Tentunya dengan mekanisme seleksi yang jauh lebih ketat dibanding sebelumnya. Dalam rencana tersebut, sekitar 20–30 influencer akan dilibatkan dalam program promosi pariwisata 2025. Namun, jumlah tersebut masih bisa berubah menyesuaikan hasil seleksi dan kebutuhan destinasi yang diprioritaskan.
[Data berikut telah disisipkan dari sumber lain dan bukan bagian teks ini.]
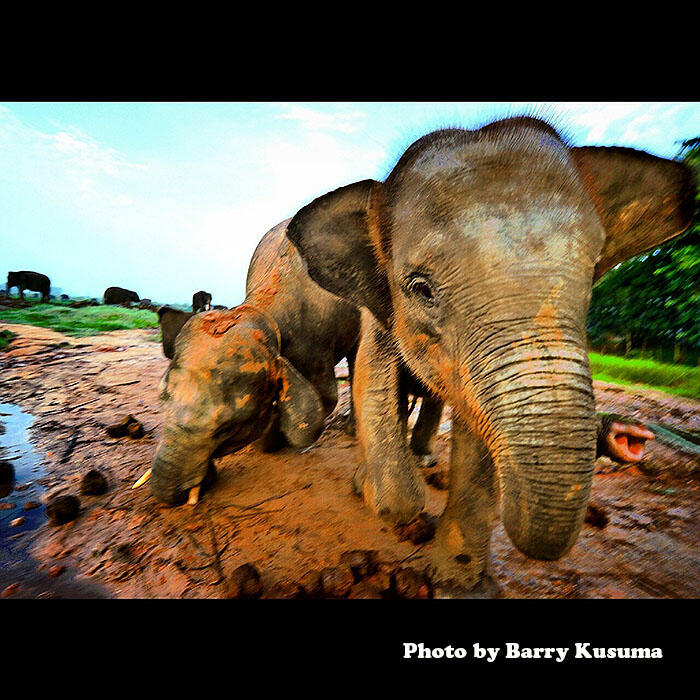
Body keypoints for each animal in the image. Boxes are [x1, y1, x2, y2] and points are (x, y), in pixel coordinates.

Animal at [145, 217, 372, 504]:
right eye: (162, 399)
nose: (175, 496)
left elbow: (322, 402)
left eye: (225, 428)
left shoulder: (315, 342)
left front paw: (273, 438)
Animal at [286, 116, 696, 596]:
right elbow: (376, 387)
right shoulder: (378, 312)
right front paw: (374, 491)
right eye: (421, 288)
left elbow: (476, 434)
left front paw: (462, 586)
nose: (628, 434)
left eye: (593, 275)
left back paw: (423, 458)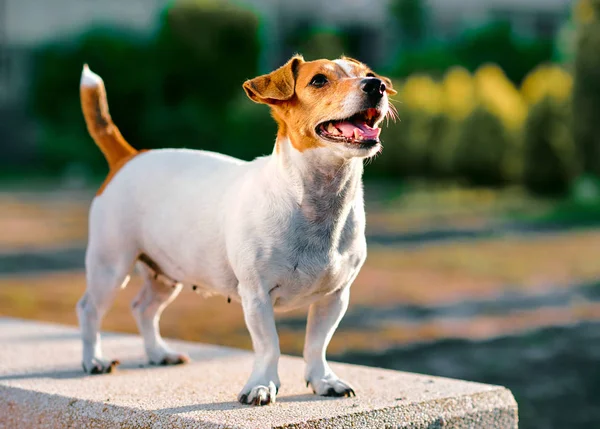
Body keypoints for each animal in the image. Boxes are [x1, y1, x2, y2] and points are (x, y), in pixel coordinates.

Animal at [78, 54, 398, 404]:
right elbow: (269, 345)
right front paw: (261, 385)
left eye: (369, 74)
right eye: (318, 81)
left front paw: (323, 380)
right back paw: (93, 360)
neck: (315, 200)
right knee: (90, 309)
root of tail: (128, 156)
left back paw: (158, 353)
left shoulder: (335, 297)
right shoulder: (256, 295)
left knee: (143, 309)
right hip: (110, 267)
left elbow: (317, 344)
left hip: (165, 272)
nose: (376, 86)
Kepala Bidang Pengembangan Pemasaran Pariwisata Dispar Kaltim, Restiawan Baihaqi, menekankan bahwa influencer yang akan dipilih tidak bisa sembarangan. Mereka wajib berbadan hukum, baik melalui perusahaan, agensi, maupun lembaga resmi, agar kerja sama yang terjalin memiliki dasar legal dan profesional.
“Selama ini influencer kerap dipahami hanya sebatas jumlah followers. Padahal yang kami butuhkan adalah mereka yang punya rekam jejak, kredibilitas, dan kemampuan menghadirkan konten berkualitas. Jadi tidak bisa asal tunjuk,” tegas Restiawan, Rabu (17/9/2025).
Lanjut Restiawan, seleksi akan mempertimbangkan banyak aspek, mulai dari kualitas konten, relevansi dengan pariwisata, hingga dampak nyata promosi. Ia mencontohkan, jika destinasi Labuan Cermin dipromosikan, maka influencer harus hadir langsung di lokasi, membuat konten otentik, dan menyajikan narasi yang benar-benar meyakinkan audiens.
“Promosi wisata itu tidak bisa dilakukan setengah hati. Kalau kontennya hanya tempelan, dampaknya minim. Kami ingin setiap rupiah anggaran punya hasil konkret bagi kunjungan wisata,” ujarnya.
Era digital telah mengubah cara daerah memasarkan pariwisatanya. Media sosial kini menjadi wajah utama yang pertama kali dilihat wisatawan sebelum memutuskan datang. Oleh sebab itu, Dispar Kaltim tidak ingin hanya bergantung pada media konvensional, melainkan mengkombinasikan seluruh kanal mulai dari media daring, cetak, radio, hingga influencer.
“Promosi itu harus masif dan berlapis. Influencer berperan sebagai corong ke publik yang lebih luas, tapi media lain tetap punya perannya masing-masing. Semua harus berjalan seiring,” tutupnya.